## [Stored items from a collection]
####################

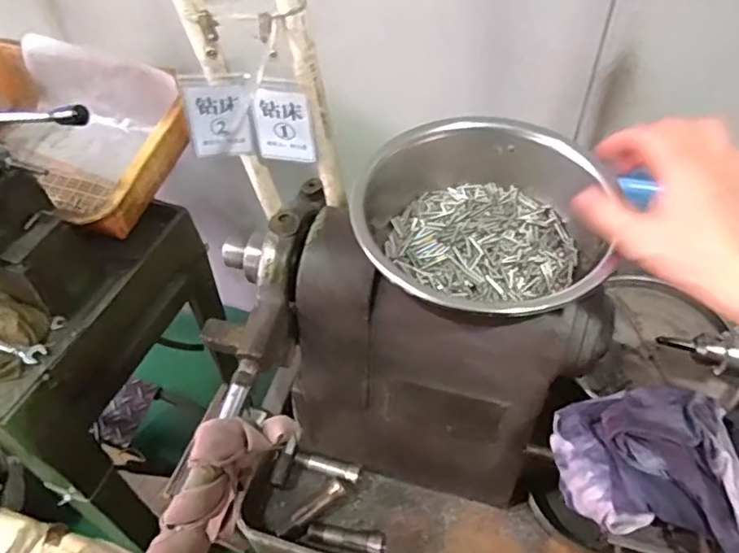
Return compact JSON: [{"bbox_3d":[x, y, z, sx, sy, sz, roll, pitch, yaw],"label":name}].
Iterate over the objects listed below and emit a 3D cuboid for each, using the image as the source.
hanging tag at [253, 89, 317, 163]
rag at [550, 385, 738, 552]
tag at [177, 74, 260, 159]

####################

A verbatim copy of every record is required, with all pictures excluded.

Return compact JSON: [{"bbox_3d":[x, y, z, sx, sy, sz, roll, pitch, yaw],"label":name}].
Iterate over the objects listed below and emit a 3D cuboid for each, using the image as the source.
hanging tag at [253, 89, 317, 163]
rag at [550, 385, 738, 552]
tag at [177, 74, 260, 159]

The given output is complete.